Step-by-step explanation:

<u>Inequalities</u>

They relate one or more variables with comparison operators other than the equality.

We must find the set of values for x that make the expression stand

$\displaystyle \frac{6x^5+11x^4-11x-6}{(2x^2-3x+1)^2} \leq 0$

The roots of numerator can be found by trial and error. The only real roots are x=1 and x=-1/2.

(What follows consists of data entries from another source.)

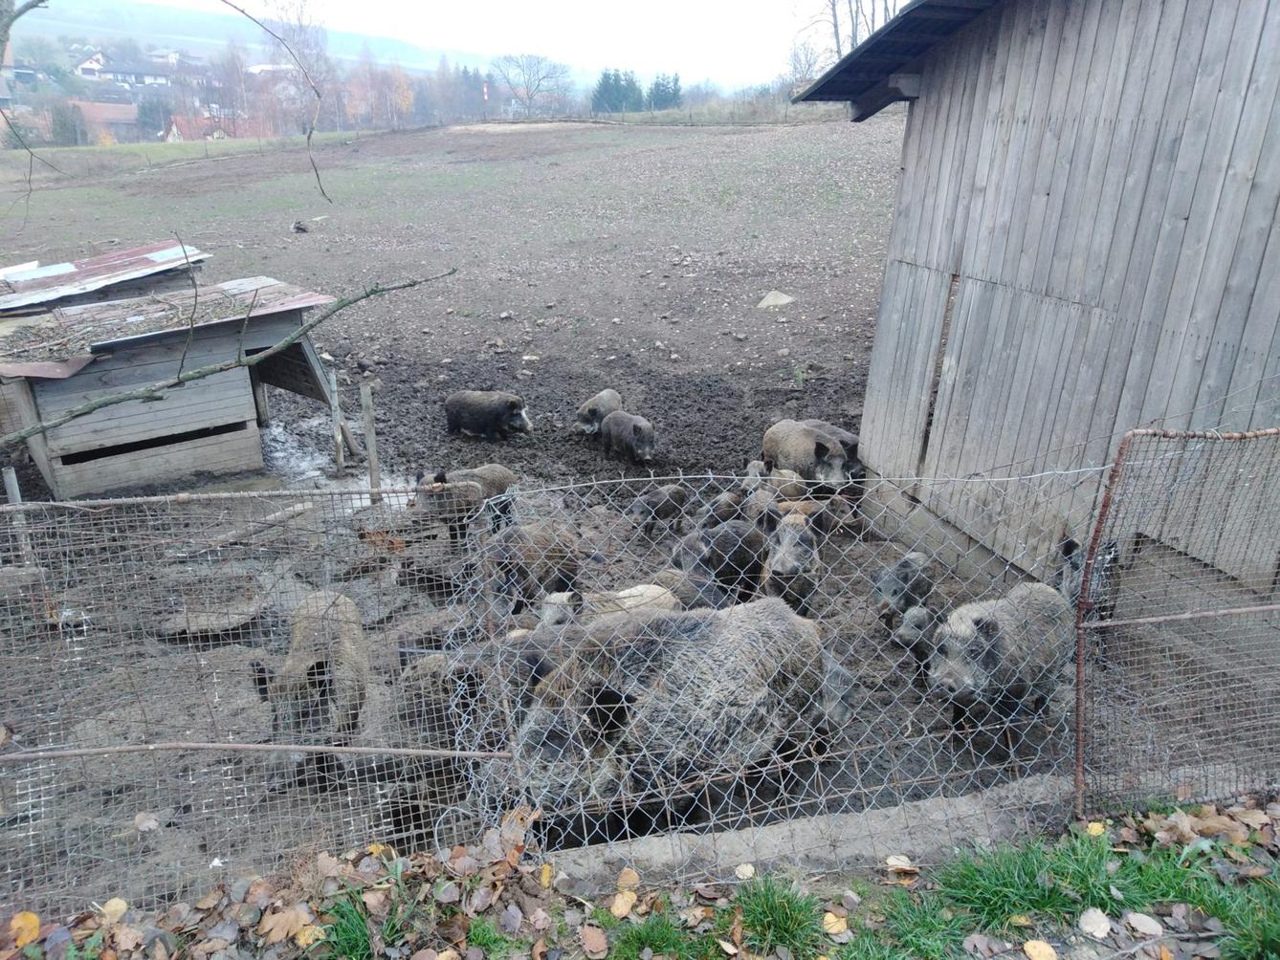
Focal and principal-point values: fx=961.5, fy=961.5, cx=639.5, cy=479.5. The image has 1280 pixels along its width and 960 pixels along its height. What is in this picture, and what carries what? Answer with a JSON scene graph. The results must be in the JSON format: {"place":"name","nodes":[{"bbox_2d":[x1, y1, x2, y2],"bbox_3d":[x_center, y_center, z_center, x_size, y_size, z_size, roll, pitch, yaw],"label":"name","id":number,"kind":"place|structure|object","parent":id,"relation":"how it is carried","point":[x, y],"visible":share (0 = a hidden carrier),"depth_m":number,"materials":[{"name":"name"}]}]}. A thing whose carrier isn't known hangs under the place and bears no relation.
{"place":"outdoors","nodes":[
{"label":"outdoors","id":0,"kind":"place"},
{"bbox_2d":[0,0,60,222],"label":"tree branch","id":1,"kind":"object","parent":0,"point":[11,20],"visible":1,"depth_m":8.34,"materials":[{"name":"brown wood"}]},
{"bbox_2d":[68,100,140,141],"label":"house","id":2,"kind":"structure","parent":0,"point":[112,108],"materials":[{"name":"brick"}]},
{"bbox_2d":[73,48,173,88],"label":"house","id":3,"kind":"structure","parent":0,"point":[86,65],"materials":[{"name":"white paint"}]},
{"bbox_2d":[163,111,261,142],"label":"house","id":4,"kind":"structure","parent":0,"point":[176,130],"materials":[{"name":"red"}]},
{"bbox_2d":[0,265,460,448],"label":"branch","id":5,"kind":"object","parent":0,"point":[121,399],"visible":1,"depth_m":5.90,"materials":[{"name":"wood"}]},
{"bbox_2d":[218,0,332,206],"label":"bare branch","id":6,"kind":"object","parent":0,"point":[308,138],"visible":0.99,"depth_m":9.56,"materials":[{"name":"brown wood"}]},
{"bbox_2d":[0,135,942,922],"label":"muddy ground","id":7,"kind":"structure","parent":0,"point":[717,458],"materials":[{"name":"brown soil"}]},
{"bbox_2d":[3,466,34,565],"bbox_3d":[-4.162,0.319,6.470,0.088,0.851,0.087,-4,21,-12],"label":"wooden post","id":8,"kind":"object","parent":7,"relation":"on","point":[14,491],"visible":0.62,"depth_m":6.41,"materials":[{"name":"wood"}]},
{"bbox_2d":[0,240,210,314],"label":"shed","id":9,"kind":"structure","parent":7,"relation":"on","point":[101,262],"depth_m":11.26,"materials":[{"name":"metal"}]},
{"bbox_2d":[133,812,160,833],"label":"fallen leaf","id":10,"kind":"object","parent":7,"relation":"on","point":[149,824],"visible":0.97,"depth_m":3.95,"materials":[{"name":"brown plant"}]},
{"bbox_2d":[0,268,341,496],"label":"wooden shed","id":11,"kind":"structure","parent":7,"relation":"on","point":[75,442],"depth_m":8.82,"materials":[{"name":"wood"}]},
{"bbox_2d":[162,597,264,636],"bbox_3d":[-2.635,0.835,5.989,0.594,0.117,0.543,-4,21,-12],"label":"slab","id":12,"kind":"object","parent":7,"relation":"on","point":[191,628],"visible":0.89,"depth_m":5.92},
{"bbox_2d":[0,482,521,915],"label":"wire fence","id":13,"kind":"object","parent":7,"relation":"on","point":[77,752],"visible":0.9,"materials":[{"name":"metal"}]},
{"bbox_2d":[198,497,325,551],"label":"log","id":14,"kind":"object","parent":7,"relation":"on","point":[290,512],"visible":0.88,"depth_m":7.36,"materials":[{"name":"wood"}]},
{"bbox_2d":[291,219,308,232],"bbox_3d":[-8.601,-6.405,24.356,0.448,0.327,0.487,-4,21,-12],"label":"rock","id":15,"kind":"object","parent":7,"relation":"on","point":[297,227],"visible":0.98,"depth_m":24.23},
{"bbox_2d":[249,590,369,777],"bbox_3d":[-1.562,0.983,4.615,0.535,0.596,1.180,-4,21,-12],"label":"pig","id":16,"kind":"object","parent":7,"relation":"on","point":[300,636],"visible":0.83,"depth_m":4.44},
{"bbox_2d":[257,406,397,493],"label":"puddle","id":17,"kind":"object","parent":7,"relation":"on","point":[282,455],"visible":0.35,"materials":[{"name":"liquid"}]},
{"bbox_2d":[328,368,345,471],"bbox_3d":[-2.926,-0.471,9.288,0.080,1.250,0.083,-4,21,-12],"label":"wooden post","id":18,"kind":"object","parent":7,"relation":"on","point":[338,434],"visible":0.99,"depth_m":9.24,"materials":[{"name":"wood"}]},
{"bbox_2d":[359,378,380,495],"bbox_3d":[-2.358,-0.269,8.462,0.104,1.256,0.099,-4,21,-12],"label":"wooden post","id":19,"kind":"object","parent":7,"relation":"in","point":[372,458],"visible":0.99,"depth_m":8.39,"materials":[{"name":"wood"}]},
{"bbox_2d":[415,464,518,544],"bbox_3d":[-1.348,0.169,7.480,0.558,0.597,1.024,15,25,34],"label":"pig","id":20,"kind":"object","parent":7,"relation":"on","point":[496,485],"visible":0.84,"depth_m":7.25},
{"bbox_2d":[393,633,564,749],"bbox_3d":[-0.664,1.050,4.746,1.192,0.581,0.570,-10,23,-25],"label":"pig","id":21,"kind":"object","parent":7,"relation":"on","point":[422,671],"visible":0.54,"depth_m":4.52},
{"bbox_2d":[443,390,531,439],"bbox_3d":[-1.628,-0.694,10.302,1.059,0.532,0.627,5,21,13],"label":"pig","id":22,"kind":"object","parent":7,"relation":"on","point":[494,409],"visible":0.95,"depth_m":10.15},
{"bbox_2d":[478,520,581,617],"bbox_3d":[-0.728,0.588,6.335,0.567,0.603,1.026,12,23,28],"label":"pig","id":23,"kind":"object","parent":7,"relation":"on","point":[541,541],"visible":0.84,"depth_m":6.14},
{"bbox_2d":[574,389,622,433],"bbox_3d":[-0.388,-0.698,10.294,0.479,0.413,0.741,12,23,29],"label":"pig","id":24,"kind":"object","parent":7,"relation":"on","point":[586,409],"visible":0.92,"depth_m":10.12},
{"bbox_2d":[534,580,683,633],"bbox_3d":[-0.149,0.892,5.543,1.110,0.634,0.529,-10,23,-25],"label":"pig","id":25,"kind":"object","parent":7,"relation":"on","point":[637,593],"visible":0.39,"depth_m":5.42},
{"bbox_2d":[598,410,656,463],"bbox_3d":[-0.098,-0.429,9.631,0.474,0.472,0.923,-10,23,-26],"label":"pig","id":26,"kind":"object","parent":7,"relation":"on","point":[634,429],"visible":0.96,"depth_m":9.45},
{"bbox_2d":[466,103,845,129],"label":"fence","id":27,"kind":"object","parent":7,"relation":"on","point":[685,111],"visible":0.63,"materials":[{"name":"wood"}]},
{"bbox_2d":[627,483,689,535],"bbox_3d":[0.149,0.237,7.737,0.675,0.388,0.376,-18,27,-40],"label":"pig","id":28,"kind":"object","parent":7,"relation":"on","point":[661,501],"visible":0.96,"depth_m":7.60},
{"bbox_2d":[508,598,843,822],"bbox_3d":[0.153,1.002,4.159,1.822,0.895,0.842,-12,24,-29],"label":"pig","id":29,"kind":"object","parent":7,"relation":"on","point":[700,636],"visible":0.86,"depth_m":3.90},
{"bbox_2d":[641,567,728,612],"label":"pig","id":30,"kind":"object","parent":7,"relation":"on","point":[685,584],"visible":0.41,"depth_m":5.94},
{"bbox_2d":[672,521,764,605],"bbox_3d":[0.558,0.587,6.494,0.559,0.603,0.861,15,25,35],"label":"pig","id":31,"kind":"object","parent":7,"relation":"on","point":[732,544],"visible":0.76,"depth_m":6.33},
{"bbox_2d":[696,491,745,531],"bbox_3d":[0.651,0.292,7.593,0.349,0.319,0.610,17,26,38],"label":"pig","id":32,"kind":"object","parent":7,"relation":"on","point":[721,507],"visible":0.8,"depth_m":7.49},
{"bbox_2d":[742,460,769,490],"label":"pig","id":33,"kind":"object","parent":7,"relation":"on","point":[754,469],"visible":0.51,"depth_m":8.26},
{"bbox_2d":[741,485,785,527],"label":"pig","id":34,"kind":"object","parent":7,"relation":"on","point":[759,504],"visible":0.59,"depth_m":7.50},
{"bbox_2d":[756,289,794,308],"bbox_3d":[2.344,-3.099,16.529,0.702,0.281,0.690,-4,21,-12],"label":"rock","id":35,"kind":"object","parent":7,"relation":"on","point":[780,299],"visible":0.91,"depth_m":16.40,"materials":[{"name":"grey stone"}]},
{"bbox_2d":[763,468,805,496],"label":"pig","id":36,"kind":"object","parent":7,"relation":"on","point":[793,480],"visible":0.57,"depth_m":7.91},
{"bbox_2d":[758,507,823,612],"bbox_3d":[1.008,0.556,6.365,0.490,0.637,1.036,3,21,8],"label":"pig","id":37,"kind":"object","parent":7,"relation":"on","point":[788,544],"visible":0.82,"depth_m":6.17},
{"bbox_2d":[769,498,838,533],"bbox_3d":[1.273,0.316,7.524,0.603,0.317,0.420,-4,21,-12],"label":"pig","id":38,"kind":"object","parent":7,"relation":"on","point":[780,512],"visible":0.57,"depth_m":7.43},
{"bbox_2d":[760,419,852,487],"bbox_3d":[1.407,-0.150,8.149,0.520,0.649,1.111,-9,22,-23],"label":"pig","id":39,"kind":"object","parent":7,"relation":"on","point":[804,448],"visible":0.89,"depth_m":7.95},
{"bbox_2d":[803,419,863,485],"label":"pig","id":40,"kind":"object","parent":7,"relation":"on","point":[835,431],"visible":0.45,"depth_m":8.23},
{"bbox_2d":[871,551,938,628],"bbox_3d":[1.672,0.690,6.031,0.390,0.430,0.640,19,28,41],"label":"pig","id":41,"kind":"object","parent":7,"relation":"on","point":[905,563],"visible":0.91,"depth_m":5.89},
{"bbox_2d":[893,605,945,669],"bbox_3d":[1.705,0.927,5.680,0.330,0.342,0.566,15,25,34],"label":"pig","id":42,"kind":"object","parent":7,"relation":"on","point":[920,614],"visible":0.72,"depth_m":5.54},
{"bbox_2d":[60,0,911,90],"label":"sky","id":43,"kind":"structure","parent":0,"point":[727,7],"materials":[{"name":"white"}]},
{"bbox_2d":[0,792,1279,959],"label":"leaf-covered ground","id":44,"kind":"structure","parent":0,"point":[1090,827],"materials":[{"name":"green"}]},
{"bbox_2d":[7,910,42,948],"bbox_3d":[-1.927,1.398,3.004,0.109,0.064,0.123,-4,21,-12],"label":"fallen leaf","id":45,"kind":"object","parent":44,"relation":"on","point":[19,918],"visible":0.88,"depth_m":3.00,"materials":[{"name":"orange"}]},
{"bbox_2d":[98,897,129,923],"bbox_3d":[-1.706,1.388,3.110,0.108,0.053,0.120,-4,21,-12],"label":"fallen leaf","id":46,"kind":"object","parent":44,"relation":"on","point":[122,908],"visible":0.9,"depth_m":3.11,"materials":[{"name":"beige plant"}]},
{"bbox_2d":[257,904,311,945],"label":"fallen leaf","id":47,"kind":"object","parent":44,"relation":"on","point":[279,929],"visible":0.94,"depth_m":2.99,"materials":[{"name":"brown plant"}]},
{"bbox_2d":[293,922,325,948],"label":"fallen leaf","id":48,"kind":"object","parent":44,"relation":"on","point":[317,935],"visible":0.86,"depth_m":2.99,"materials":[{"name":"yellow plant"}]},
{"bbox_2d":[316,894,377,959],"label":"grass tuft","id":49,"kind":"object","parent":44,"relation":"on","point":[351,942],"visible":0.79,"depth_m":2.99,"materials":[{"name":"green plant"}]},
{"bbox_2d":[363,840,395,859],"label":"fallen leaf","id":50,"kind":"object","parent":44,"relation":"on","point":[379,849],"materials":[{"name":"yellow plant"}]},
{"bbox_2d":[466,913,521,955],"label":"grass tuft","id":51,"kind":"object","parent":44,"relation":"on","point":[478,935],"visible":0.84,"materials":[{"name":"green plant"}]},
{"bbox_2d":[579,924,608,956],"bbox_3d":[-0.141,1.412,2.945,0.101,0.058,0.117,-4,21,-12],"label":"fallen leaf","id":52,"kind":"object","parent":44,"relation":"on","point":[592,945],"visible":0.98,"depth_m":2.94,"materials":[{"name":"brown plant"}]},
{"bbox_2d":[609,890,638,918],"bbox_3d":[-0.053,1.376,3.130,0.105,0.042,0.115,-4,21,-12],"label":"fallen leaf","id":53,"kind":"object","parent":44,"relation":"on","point":[624,910],"visible":0.96,"depth_m":3.12,"materials":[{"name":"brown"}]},
{"bbox_2d":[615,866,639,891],"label":"fallen leaf","id":54,"kind":"object","parent":44,"relation":"on","point":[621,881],"visible":0.94,"depth_m":3.21,"materials":[{"name":"brown plant"}]},
{"bbox_2d":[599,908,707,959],"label":"grass tuft","id":55,"kind":"object","parent":44,"relation":"on","point":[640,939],"visible":0.92,"depth_m":3.00,"materials":[{"name":"green plant"}]},
{"bbox_2d":[734,862,755,880],"bbox_3d":[0.358,1.324,3.255,0.079,0.043,0.088,-4,21,-12],"label":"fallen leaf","id":56,"kind":"object","parent":44,"relation":"on","point":[740,875],"visible":0.97,"depth_m":3.25,"materials":[{"name":"beige plant"}]},
{"bbox_2d":[735,875,826,959],"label":"grass tuft","id":57,"kind":"object","parent":44,"relation":"on","point":[788,902],"visible":0.92,"depth_m":3.04,"materials":[{"name":"green plant"}]},
{"bbox_2d":[542,774,1084,887],"bbox_3d":[0.732,1.402,3.602,3.013,0.312,0.413,-4,21,-12],"label":"concrete curb","id":58,"kind":"structure","parent":44,"relation":"on","point":[645,851],"depth_m":3.50,"materials":[{"name":"grey concrete"}]},
{"bbox_2d":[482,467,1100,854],"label":"wire fence","id":59,"kind":"object","parent":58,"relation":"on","point":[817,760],"visible":0.75,"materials":[{"name":"metal"}]},
{"bbox_2d":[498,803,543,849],"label":"fallen leaf","id":60,"kind":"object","parent":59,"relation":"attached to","point":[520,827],"visible":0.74,"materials":[{"name":"brown plant"}]},
{"bbox_2d":[822,912,849,938],"bbox_3d":[0.619,1.412,3.054,0.100,0.039,0.106,-4,21,-12],"label":"fallen leaf","id":61,"kind":"object","parent":44,"relation":"on","point":[830,932],"visible":0.93,"depth_m":3.05,"materials":[{"name":"yellow plant"}]},
{"bbox_2d":[883,854,916,872],"bbox_3d":[0.897,1.316,3.310,0.108,0.048,0.100,-4,21,-12],"label":"fallen leaf","id":62,"kind":"object","parent":44,"relation":"on","point":[889,862],"visible":0.98,"depth_m":3.31,"materials":[{"name":"brown plant"}]},
{"bbox_2d":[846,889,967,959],"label":"grass tuft","id":63,"kind":"object","parent":44,"relation":"on","point":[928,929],"visible":0.91,"depth_m":2.97,"materials":[{"name":"green plant"}]},
{"bbox_2d":[932,837,1108,937],"bbox_3d":[1.245,1.336,3.114,0.652,0.220,0.628,-4,21,-12],"label":"grass tuft","id":64,"kind":"object","parent":44,"relation":"on","point":[1013,905],"visible":0.82,"depth_m":3.11,"materials":[{"name":"green plant"}]},
{"bbox_2d":[1021,938,1059,959],"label":"fallen leaf","id":65,"kind":"object","parent":44,"relation":"on","point":[1037,951],"visible":0.99,"depth_m":2.87,"materials":[{"name":"yellow plant"}]},
{"bbox_2d":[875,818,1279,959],"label":"grass patch","id":66,"kind":"object","parent":44,"relation":"on","point":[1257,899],"visible":0.78,"depth_m":3.05,"materials":[{"name":"green plant"}]},
{"bbox_2d":[1078,907,1111,938],"bbox_3d":[1.413,1.370,2.991,0.111,0.044,0.114,-4,21,-12],"label":"fallen leaf","id":67,"kind":"object","parent":44,"relation":"on","point":[1103,924],"visible":0.99,"depth_m":2.98,"materials":[{"name":"beige plant"}]},
{"bbox_2d":[1084,819,1106,837],"bbox_3d":[1.606,1.222,3.389,0.090,0.050,0.096,-4,21,-12],"label":"leaf","id":68,"kind":"object","parent":44,"relation":"on","point":[1095,827],"visible":0.85,"depth_m":3.38,"materials":[{"name":"yellow plant"}]},
{"bbox_2d":[1125,911,1163,935],"bbox_3d":[1.568,1.371,2.988,0.104,0.040,0.109,-4,21,-12],"label":"fallen leaf","id":69,"kind":"object","parent":44,"relation":"on","point":[1148,921],"visible":0.99,"depth_m":2.98,"materials":[{"name":"beige plant"}]},
{"bbox_2d":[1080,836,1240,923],"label":"grass tuft","id":70,"kind":"object","parent":44,"relation":"on","point":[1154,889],"visible":0.66,"depth_m":3.13,"materials":[{"name":"green plant"}]},
{"bbox_2d":[1072,425,1279,813],"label":"wire fence","id":71,"kind":"object","parent":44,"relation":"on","point":[1079,663],"visible":0.96,"depth_m":3.46,"materials":[{"name":"metal"}]},
{"bbox_2d":[796,0,1279,612],"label":"wooden barn","id":72,"kind":"structure","parent":0,"point":[917,259],"depth_m":5.30,"materials":[{"name":"wood"}]},
{"label":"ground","id":73,"kind":"structure","parent":0},
{"bbox_2d":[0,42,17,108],"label":"house","id":74,"kind":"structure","parent":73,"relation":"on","point":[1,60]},
{"bbox_2d":[48,99,87,144],"label":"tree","id":75,"kind":"object","parent":73,"relation":"on","point":[64,130],"visible":0.72,"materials":[{"name":"green plant"}]},
{"bbox_2d":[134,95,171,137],"label":"tree","id":76,"kind":"object","parent":73,"relation":"on","point":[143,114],"visible":0.81,"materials":[{"name":"plant"}]},
{"bbox_2d":[260,0,334,121],"label":"bare tree","id":77,"kind":"object","parent":73,"relation":"on","point":[317,38],"visible":0.71,"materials":[{"name":"plant"}]},
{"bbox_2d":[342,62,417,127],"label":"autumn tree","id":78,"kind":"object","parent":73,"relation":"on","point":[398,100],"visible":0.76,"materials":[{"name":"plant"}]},
{"bbox_2d":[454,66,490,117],"label":"evergreen tree","id":79,"kind":"object","parent":73,"relation":"on","point":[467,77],"visible":0.66,"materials":[{"name":"plant"}]},
{"bbox_2d":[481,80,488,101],"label":"flag","id":80,"kind":"object","parent":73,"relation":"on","point":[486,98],"visible":0.78,"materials":[{"name":"red fabric"}]},
{"bbox_2d":[490,51,572,116],"label":"bare tree","id":81,"kind":"object","parent":73,"relation":"on","point":[531,95],"visible":0.99,"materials":[{"name":"plant"}]},
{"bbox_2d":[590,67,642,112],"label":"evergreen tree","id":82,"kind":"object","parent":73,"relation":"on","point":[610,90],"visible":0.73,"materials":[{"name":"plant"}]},
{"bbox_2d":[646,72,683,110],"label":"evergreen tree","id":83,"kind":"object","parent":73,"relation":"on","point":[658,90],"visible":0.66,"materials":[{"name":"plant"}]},
{"bbox_2d":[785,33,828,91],"label":"bare tree","id":84,"kind":"object","parent":73,"relation":"on","point":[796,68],"visible":0.66,"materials":[{"name":"plant"}]},
{"bbox_2d":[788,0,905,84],"label":"bare tree","id":85,"kind":"object","parent":73,"relation":"on","point":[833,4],"visible":0.51,"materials":[{"name":"brown plant"}]},
{"bbox_2d":[926,583,1070,737],"bbox_3d":[1.827,0.890,4.851,1.158,0.668,0.605,-17,26,-38],"label":"pig","id":86,"kind":"object","parent":73,"relation":"on","point":[1013,617],"visible":0.88,"depth_m":4.66},
{"bbox_2d":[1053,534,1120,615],"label":"pig","id":87,"kind":"object","parent":73,"relation":"on","point":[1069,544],"visible":0.44,"depth_m":5.17}
]}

The roots of the denominator are easy to find since it's a second-degree polynomial: x=1, x=1/2. Hence, the given expression can be factored as

$\displaystyle \frac{(x-1)(x+\frac{1}{2})(6x^3+14x^2+10x+12)}{(x-1)^2(x-\frac{1}{2})^2} \leq 0$

Simplifying by x-1 and taking x=1 out of the possible solutions:

$\displaystyle \frac{(x+\frac{1}{2})(6x^3+14x^2+10x+12)}{(x-1)(x-\frac{1}{2})^2} \leq 0$

We need to find the values of x that make the expression less or equal to 0, i.e. negative or zero. The expressions

$(6x^3+14x^2+10x+12)$

is always positive and doesn't affect the result. It can be neglected. The expression

$(x-\frac{1}{2})^2$

can be 0 or positive. We exclude the value x=1/2 from the solution and neglect the expression as being always positive. This leads to analyze the remaining expression

$\displaystyle \frac{(x+\frac{1}{2})}{(x-1)} \leq 0$